In the aftermath of the devastating Twelve-Day War in June 2025, Iranian Intelligence Minister Esmaeil Khatib made a striking claim that captured international attention: more than fifty foreign intelligence services had provided direct support to Israel during the conflict. Speaking during an official visit to Iran’s southwestern Chaharmahal and Bakhtiari province in October 2025, Khatib characterized this coalition as an “intelligence NATO” that coordinated efforts to destabilize Iran through hybrid warfare encompassing military attacks, psychological operations, cyber warfare, and media campaigns.
His statement came against the backdrop of the Twelve Day War that began on June 13, 2025, when Israel launched surprise attacks on Iranian military and nuclear facilities, killing over 1,000 Iranians. Iran responded with “Operation True Promise 3,” involving twenty-two waves of missile strikes and over 550 ballistic missiles targeting Israeli territory. The United States intervened on June 22 with B-2 bomber strikes on Iranian nuclear sites before a ceasefire was brokered on June 24.
Khatib’s claims, while potentially inflated, align remarkably well with patterns this author previously documented in “The Illusion of Israeli Self-Sufficiency in Intelligence,” which exposed how Israel’s most celebrated operations relied on cooperation with the CIA, NSA cyberwarfare expertise, European intelligence networks, and covert collaboration with Arab regimes.
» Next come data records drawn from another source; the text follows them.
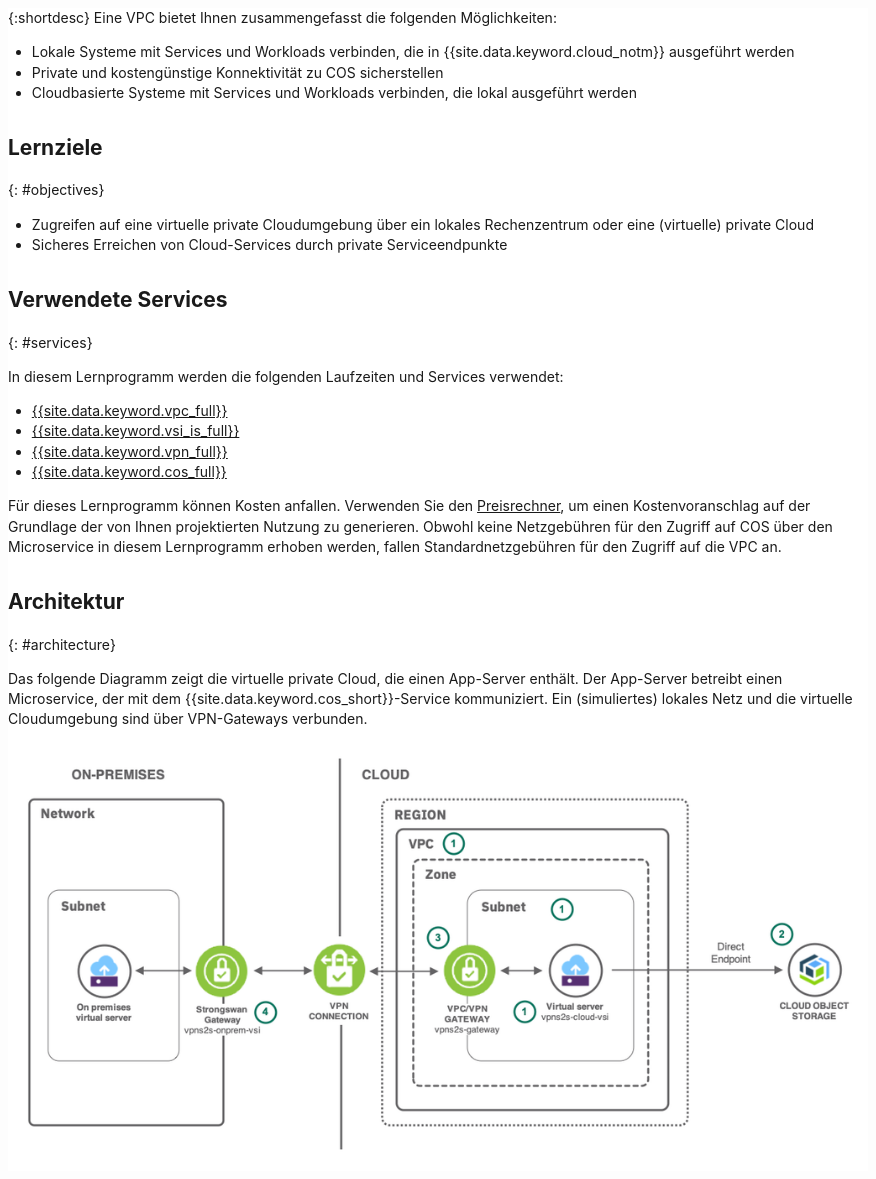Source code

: {:shortdesc}
Eine VPC bietet Ihnen zusammengefasst die folgenden Möglichkeiten:

- Lokale Systeme mit Services und Workloads verbinden, die in {{site.data.keyword.cloud_notm}} ausgeführt werden
- Private und kostengünstige Konnektivität zu COS sicherstellen
- Cloudbasierte Systeme mit Services und Workloads verbinden, die lokal ausgeführt werden

## Lernziele
{: #objectives}

* Zugreifen auf eine virtuelle private Cloudumgebung über ein lokales Rechenzentrum oder eine (virtuelle) private Cloud
* Sicheres Erreichen von Cloud-Services durch private Serviceendpunkte

## Verwendete Services
{: #services}

In diesem Lernprogramm werden die folgenden Laufzeiten und Services verwendet: 
- [{{site.data.keyword.vpc_full}}](https://{DomainName}/vpc/provision/vpc)
- [{{site.data.keyword.vsi_is_full}}](https://{DomainName}/vpc/provision/vs)
- [{{site.data.keyword.vpn_full}}](https://{DomainName}/vpc/provision/vpngateway)
- [{{site.data.keyword.cos_full}}](https://{DomainName}/catalog/services/cloud-object-storage)

Für dieses Lernprogramm können Kosten anfallen. Verwenden Sie den [Preisrechner](https://{DomainName}/pricing/), um einen Kostenvoranschlag auf der Grundlage der von Ihnen projektierten Nutzung zu generieren.
Obwohl keine Netzgebühren für den Zugriff auf COS über den Microservice in diesem Lernprogramm erhoben werden, fallen Standardnetzgebühren für den Zugriff auf die VPC an.

## Architektur
{: #architecture}

Das folgende Diagramm zeigt die virtuelle private Cloud, die einen App-Server enthält. Der App-Server betreibt einen Microservice, der mit dem {{site.data.keyword.cos_short}}-Service kommuniziert. Ein (simuliertes) lokales Netz und die virtuelle Cloudumgebung sind über VPN-Gateways verbunden.

![Architektur](images/solution46-vpc-vpn/ArchitectureDiagram.png)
As that analysis demonstrated, Israel’s intelligence empire survives not through independence but through reliance on Western logistics, intelligence sharing, and political approval.
The foundation of this multinational intelligence cooperation traces back decades. According to research covered by Israeli investigative journalists, the Berne Club—a secret European intelligence alliance founded in 1969—provided crucial support for Israel’s assassination campaign following the 1972 Munich Olympics massacre. Through an encrypted communication system called “Kilowatt,” thousands of cables were exchanged among eighteen Western intelligence services, functioning as a secret clearinghouse for raw intelligence containing the locations of safe houses, vehicle registrations, the movements of high-value targets, and analytical assessments.
The core of Israel’s intelligence support network begins with the United States and extends through the Five Eyes alliance. The CIA-Mossad relationship dates to the early 1950s, with leaked documents revealing that the NSA shares intelligence with Israel’s Unit 8200 through a formal agreement. Following the October 7, 2023 Hamas attacks, “US intelligence dispatched a special unit to assist the IDF in the war in Gaza and established intelligence-sharing channels with Israel to help locate top Hamas commanders,” according to a report by The Conversation. During Israel’s June 2025 strikes on Iran, the United States joined the operation directly with B-2 bomber strikes.
The United Kingdom maintains similarly close cooperation. GCHQ documents reveal Britain “cooperating very closely with Israel.’ DeClassified UK reported that between 2023-2024, “the RAF conducted 518 surveillance flights over Gaza from Cyprus’s RAF Akrotiri, supplying real-time intelligence to Israeli forces.”
European nations have provided extensive intelligence infrastructure supporting Israeli operations. Germany announced this past summer plans to strengthen cooperation on cyber defense, with Interior Minister Alexander Dobrindt outlining a five-point plan for establishing a “Cyber Dome” including “establishing a joint German-Israel cyber research center.”